Thanks Paul, and sorry to hear that you’ve been ill. I hope you’re recovering!

I’m not sure how useful it is to specify that. If the norm allows installing build deps from sdists, then it won’t be obvious to project authors whether all their build dependencies are available as wheels. If another frontend requires build-deps as wheels, it will fail to build some valid projects. Maybe there’s a use where someone can ensure that a private index is populated with wheels of the necessary projects?

As you say, I think we’re converging on a need for some system of self-hosting backends. Does anyone want to make a concrete case for ‘build dependencies must be wheels’ and completely rule out self-hosting?

If we are ready to define a self-hosting mechanism, I think we have three proposals now (again, let’s postpone bikeshedding over the exact names):

  1. Extending sys.path: python-path = ['.', 'vendored'] (preferred, I think, by @dstufft, @pf_moore, @njs, @steve.dower and myself, plus @cjerdonek is okay with it)
  2. Special backend token build-backend = '<bootstrap>' referring to a well known file like _build_backend.py (@pganssle’s proposal).
  3. Boolean self_building = true flag, which adds the root of the source tree to sys.path (@bernatgabor’s proposal). This is deliberately a less flexible version of option 1.

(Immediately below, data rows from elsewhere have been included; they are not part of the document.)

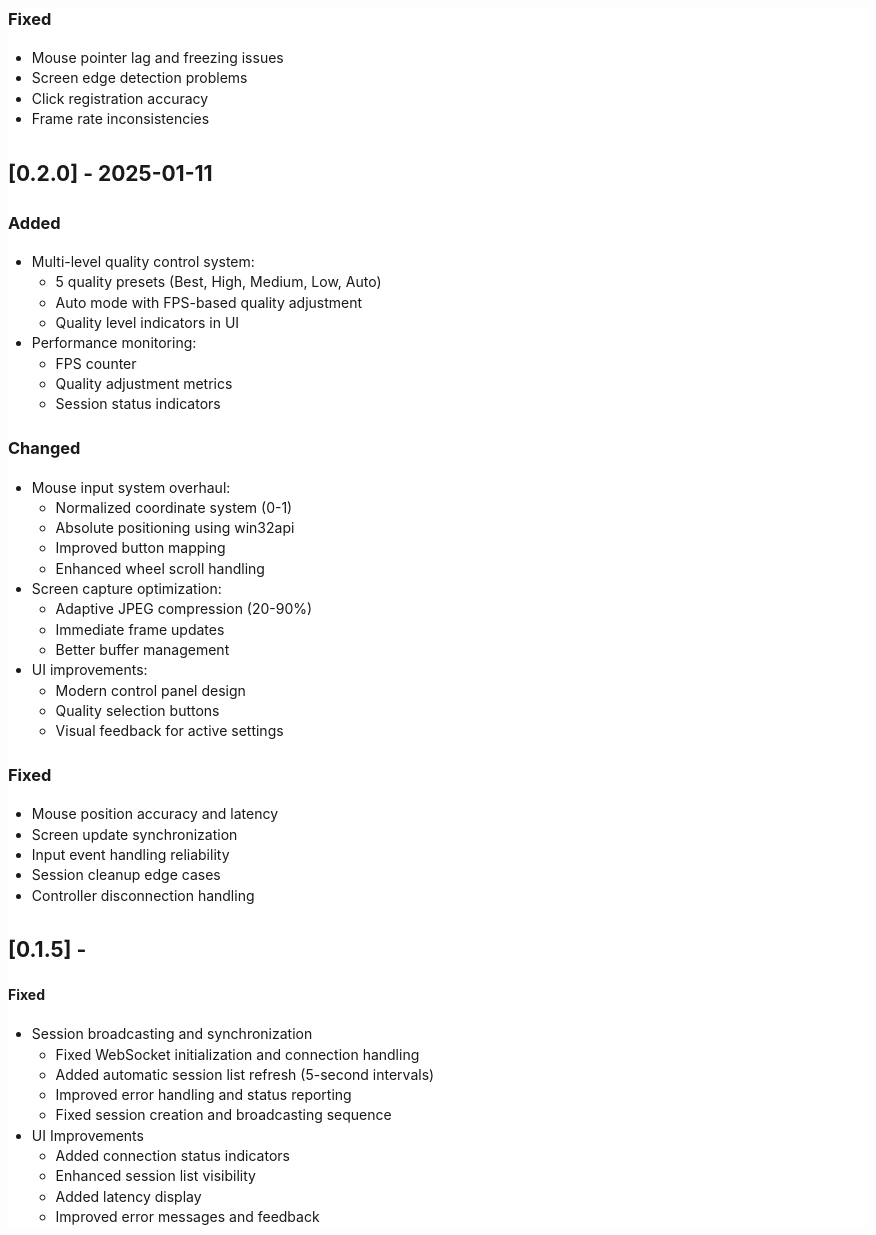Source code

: ### Fixed
- Mouse pointer lag and freezing issues
- Screen edge detection problems
- Click registration accuracy
- Frame rate inconsistencies

## [0.2.0] - 2025-01-11
### Added
- Multi-level quality control system:
  - 5 quality presets (Best, High, Medium, Low, Auto)
  - Auto mode with FPS-based quality adjustment
  - Quality level indicators in UI
- Performance monitoring:
  - FPS counter
  - Quality adjustment metrics
  - Session status indicators

### Changed
- Mouse input system overhaul:
  - Normalized coordinate system (0-1)
  - Absolute positioning using win32api
  - Improved button mapping
  - Enhanced wheel scroll handling
- Screen capture optimization:
  - Adaptive JPEG compression (20-90%)
  - Immediate frame updates
  - Better buffer management
- UI improvements:
  - Modern control panel design
  - Quality selection buttons
  - Visual feedback for active settings

### Fixed
- Mouse position accuracy and latency
- Screen update synchronization
- Input event handling reliability
- Session cleanup edge cases
- Controller disconnection handling

## [0.1.5] - 
#### Fixed
- Session broadcasting and synchronization
  - Fixed WebSocket initialization and connection handling
  - Added automatic session list refresh (5-second intervals)
  - Improved error handling and status reporting
  - Fixed session creation and broadcasting sequence
- UI Improvements
  - Added connection status indicators
  - Enhanced session list visibility
  - Added latency display
  - Improved error messages and feedback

All three options have technically the same capabilities, so it comes down to elegance, clarity, and the potential for mistakes. I think we’ve all now got fairly set preferences, and we don’t seem to be effectively persuading one another. So I look forward to hearing your proposed way forwards! :wink:

1 Like

I’m not convinced this is true yet - practicality beats purity would suggest that “rely on something that’s already published” is okay, and I think everyone who may have a real need to do the initial bootstrap has said we’ll figure the first step out. And if backends include a script to use themselves directly to self-bootstrap, rather than go via pip, then that’s fine (and helpful, from my POV).

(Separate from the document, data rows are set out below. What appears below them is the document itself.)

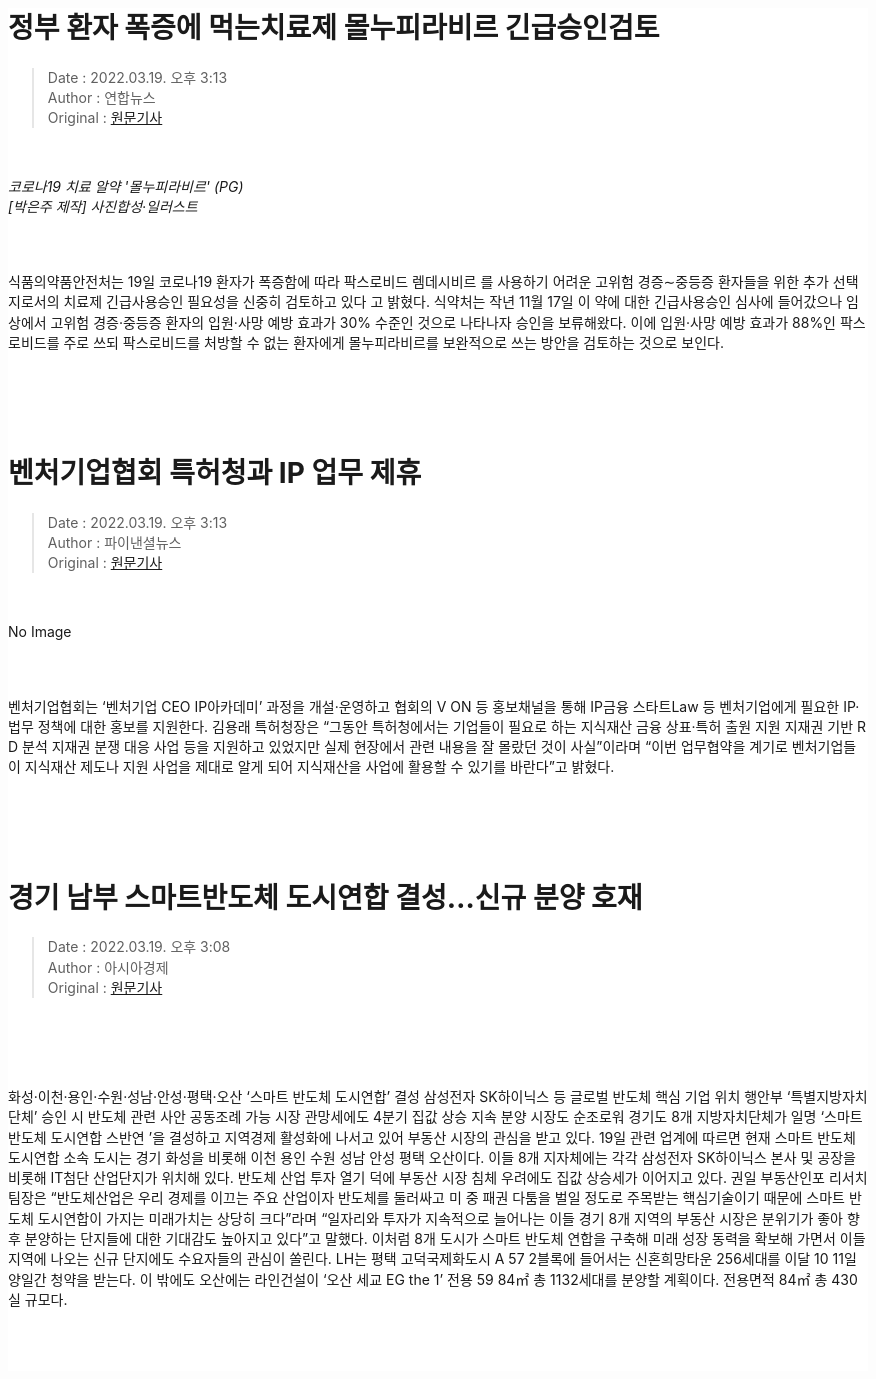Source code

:   
# 정부 환자 폭증에 먹는치료제 몰누피라비르 긴급승인검토  
  
> Date : 2022.03.19. 오후 3:13  
> Author : 연합뉴스  
> Original : [원문기사](https://news.naver.com/main/read.naver?mode=LSD&mid=sec&sid1=101&oid=001&aid=0013060381)  
<br/>  
  
<img alt="" src="https://imgnews.pstatic.net/image/001/2022/03/19/PCM20211005000112990_P4_20220319151312671.jpg?type=w647"><em class="img_desc">코로나19 치료 알약 '몰누피라비르' (PG)<br/>[박은주 제작] 사진합성·일러스트</em></img>  
<br/><br/>  
  
식품의약품안전처는 19일 코로나19 환자가 폭증함에 따라 팍스로비드 렘데시비르 를 사용하기 어려운 고위험 경증∼중등증 환자들을 위한 추가 선택지로서의 치료제 긴급사용승인 필요성을 신중히 검토하고 있다 고 밝혔다.
식약처는 작년 11월 17일 이 약에 대한 긴급사용승인 심사에 들어갔으나 임상에서 고위험 경증·중등증 환자의 입원·사망 예방 효과가 30% 수준인 것으로 나타나자 승인을 보류해왔다.
이에 입원·사망 예방 효과가 88%인 팍스로비드를 주로 쓰되 팍스로비드를 처방할 수 없는 환자에게 몰누피라비르를 보완적으로 쓰는 방안을 검토하는 것으로 보인다.  
<br/><br/><br/>  

  
# 벤처기업협회 특허청과 IP 업무 제휴  
  
> Date : 2022.03.19. 오후 3:13  
> Author : 파이낸셜뉴스  
> Original : [원문기사](https://news.naver.com/main/read.naver?mode=LSD&mid=sec&sid1=101&oid=014&aid=0004805682)  
<br/>  
  
No Image  
<br/><br/>  
  
벤처기업협회는 ‘벤처기업 CEO IP아카데미’ 과정을 개설·운영하고 협회의 V ON 등 홍보채널을 통해 IP금융 스타트Law 등 벤처기업에게 필요한 IP·법무 정책에 대한 홍보를 지원한다.
김용래 특허청장은 “그동안 특허청에서는 기업들이 필요로 하는 지식재산 금융 상표·특허 출원 지원 지재권 기반 R D 분석 지재권 분쟁 대응 사업 등을 지원하고 있었지만 실제 현장에서 관련 내용을 잘 몰랐던 것이 사실”이라며 “이번 업무협약을 계기로 벤처기업들이 지식재산 제도나 지원 사업을 제대로 알게 되어 지식재산을 사업에 활용할 수 있기를 바란다”고 밝혔다.  
<br/><br/><br/>  

  
# 경기 남부 스마트반도체 도시연합 결성…신규 분양 호재  
  
> Date : 2022.03.19. 오후 3:08  
> Author : 아시아경제  
> Original : [원문기사](https://news.naver.com/main/read.naver?mode=LSD&mid=sec&sid1=101&oid=277&aid=0005060561)  
<br/>  
  
<img alt="" src="https://imgnews.pstatic.net/image/277/2022/03/19/0005060561_001_20220319151001501.jpg?type=w647"/>  
<br/><br/>  
  
화성·이천·용인·수원·성남·안성·평택·오산 ‘스마트 반도체 도시연합’ 결성 삼성전자 SK하이닉스 등 글로벌 반도체 핵심 기업 위치 행안부 ‘특별지방자치단체’ 승인 시 반도체 관련 사안 공동조례 가능 시장 관망세에도 4분기 집값 상승 지속 분양 시장도 순조로워 경기도 8개 지방자치단체가 일명 ‘스마트 반도체 도시연합 스반연 ’을 결성하고 지역경제 활성화에 나서고 있어 부동산 시장의 관심을 받고 있다.
19일 관련 업계에 따르면 현재 스마트 반도체 도시연합 소속 도시는 경기 화성을 비롯해 이천 용인 수원 성남 안성 평택 오산이다.
이들 8개 지자체에는 각각 삼성전자 SK하이닉스 본사 및 공장을 비롯해 IT첨단 산업단지가 위치해 있다.
반도체 산업 투자 열기 덕에 부동산 시장 침체 우려에도 집값 상승세가 이어지고 있다.
권일 부동산인포 리서치 팀장은 “반도체산업은 우리 경제를 이끄는 주요 산업이자 반도체를 둘러싸고 미 중 패권 다툼을 벌일 정도로 주목받는 핵심기술이기 때문에 스마트 반도체 도시연합이 가지는 미래가치는 상당히 크다”라며 “일자리와 투자가 지속적으로 늘어나는 이들 경기 8개 지역의 부동산 시장은 분위기가 좋아 향후 분양하는 단지들에 대한 기대감도 높아지고 있다”고 말했다.
이처럼 8개 도시가 스마트 반도체 연합을 구축해 미래 성장 동력을 확보해 가면서 이들 지역에 나오는 신규 단지에도 수요자들의 관심이 쏠린다.
LH는 평택 고덕국제화도시 A 57 2블록에 들어서는 신혼희망타운 256세대를 이달 10 11일 양일간 청약을 받는다.
이 밖에도 오산에는 라인건설이 ‘오산 세교 EG the 1’ 전용 59 84㎡ 총 1132세대를 분양할 계획이다.
전용면적 84㎡ 총 430실 규모다.  
<br/><br/><br/>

So I think the fourth option is “build requirements must come from wheels”, which would mean this discussion is done and we can all go argue on pip’s issue tracker that --no-binary :all: doesn’t apply to build requirements instead :wink:

I would be strongly against pip ignoring the --no-binary option for build dependencies, so I don’t see that option as workable at all.

1 Like

Then you’ll need another option for “build the packages and dependencies I requested from source, but don’t bother building setuptools from source yet again” anyway. I don’t think anyone really expects multiple nested isolated builds (given nobody really expects the first layer of isolated build yet).